Wanniski's systematic alienation from the party professionals during the last election has brought him perilously close to political oblivion. Virtually no politician besides Kemp takes him seriously any longer. If Kemp becomes president, Wanniski will be the most powerful man in America who is not president. But if, as seems fairly likely, Kemp does not become president, Wanniski will suffer the indignities heaped upon less fortunate cranks, those whose fevered missives to politicians and journalists procure impersonal letters penned by snickering interns.

Such a fate doesn't faze Wanniski; nothing can shake his cheerful conviction that he is absolutely right about absolutely everything, and that one day the world will see that. Interviewing Wanniski for this article, I asked him about his relationship with the right-wing conspiratorialist Lyndon LaRouche. Most people in politics would play down that sort of acquaintanceship. Wanniski happily detailed his efforts to settle his differences with LaRouche through a series of dinner meetings, monomaniac a monomaniac. "The Laffer Curve essentially is what differentiated us," he reports. In other words, the two failed to reach agreement on just one issue, a question on which LaRouche was actually less crazy than Wanniski.

Wanniski is so blessedly, nuttily, sure of himself that he can afford to forgive his critics with a blanket magnanimity that others in politics could only envy. Shortly before this article was written, a Wanniski memo to the editor came in over the fax machine. It seemed clear, the memo said, that the article's author had already "made up his mind before he called to develop a Farrakhan-LaRouche-Wanniski fruitcake story." Never mind, though, Wanniski wrote: "I want you to know in advance that I forgive you both for whatever polemics are produced at tnr."

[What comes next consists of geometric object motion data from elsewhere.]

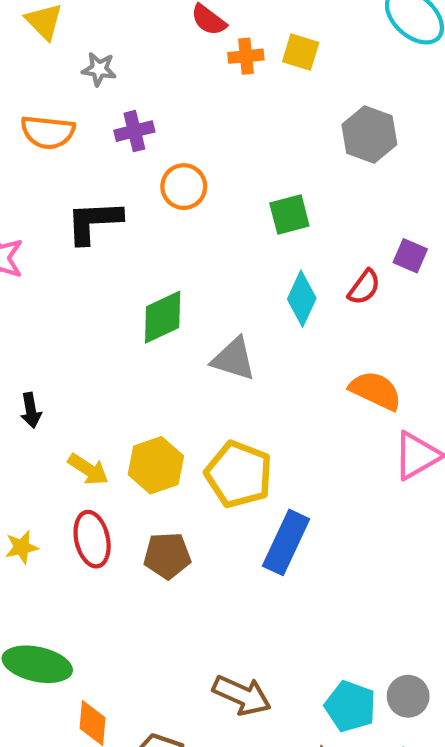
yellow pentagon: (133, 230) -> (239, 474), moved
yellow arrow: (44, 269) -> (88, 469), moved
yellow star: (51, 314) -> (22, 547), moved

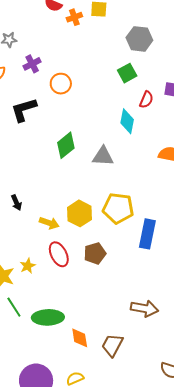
green square: (289, 215) -> (127, 73), moved
red semicircle: (364, 287) -> (146, 100), moved

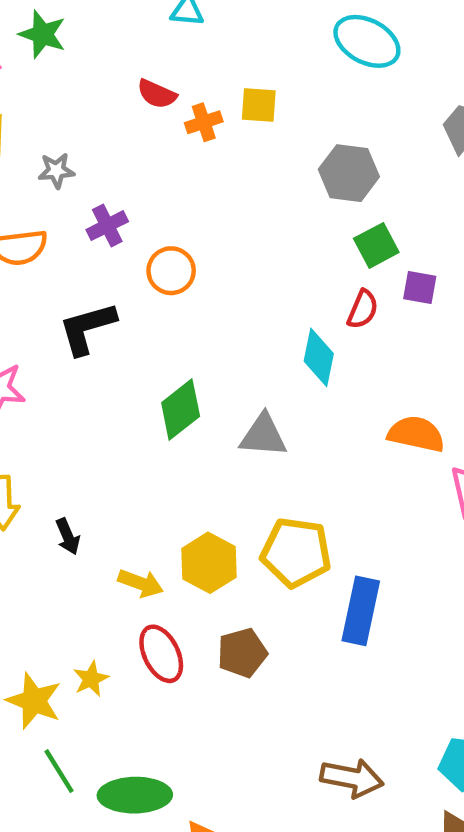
green square: (127, 73) -> (376, 245), moved

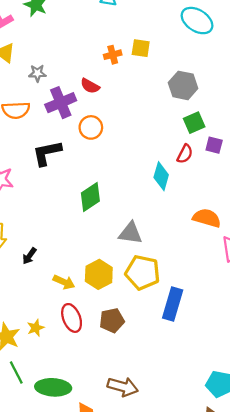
red semicircle: (157, 94) -> (90, 86), moved
purple cross: (107, 226) -> (61, 103), size x1.5
gray triangle: (263, 435) -> (130, 233), moved
black arrow: (68, 536) -> (29, 256), turned 54
brown arrow: (352, 778) -> (123, 387), moved

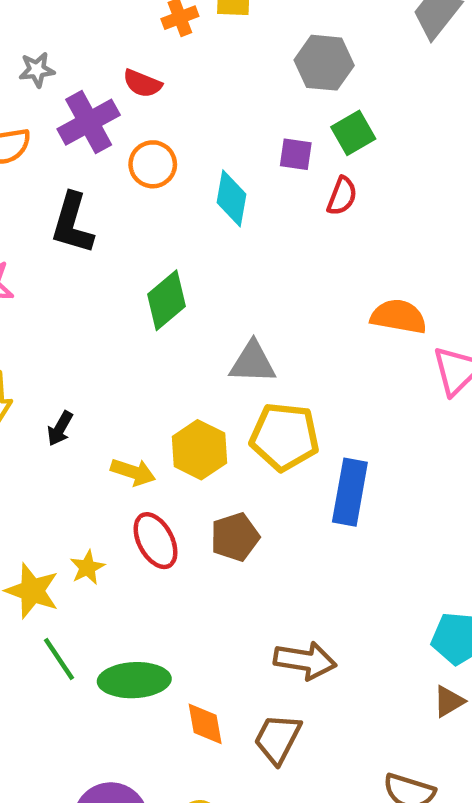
purple square: (214, 145) -> (296, 154), moved
black L-shape: (47, 153) -> (72, 223), turned -56
cyan diamond: (161, 176) -> (232, 198), moved
brown arrow: (123, 387) -> (305, 661), moved

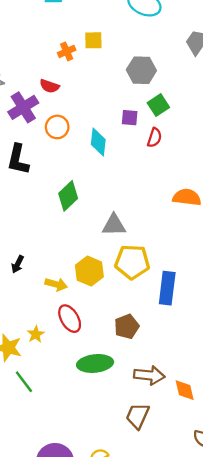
brown pentagon: (235, 537) -> (127, 327), moved
green ellipse: (134, 680) -> (95, 363), moved
orange diamond: (205, 724) -> (185, 390), moved

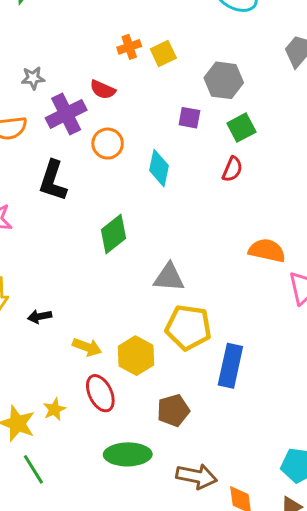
yellow square: (93, 40) -> (163, 53), moved, turned -30
purple square: (130, 118) -> (189, 118), moved
black arrow: (18, 264) -> (40, 316), turned 48
yellow hexagon: (89, 271) -> (136, 356), moved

And, in the end, the great joke is that Wanniski's not crazy to act this way. Wanniski is right about his place in history. After all, his theories continue to influence even those Republicans who think he's off his rocker. Wanniski's nemesis, the Standard, defended Dole's supply-side tax cut by relying on the theories Wanniski pioneered. The Republican Party today harbors no forthright opposition to supply-side tax cutting--just varying degrees of fervor. The only countervailing force on the right, budget balancing, itself derives from Wanniski: if the supply-siders hadn't done to the federal deficit in the late 1970s and early 1980s what they did, the budget hawks of the 1990s would have no reason to exist. The only two economic ideas that matter today both owe their existence to a man who his own party now acknowledges to be a nut. But it's too late. The nut's won.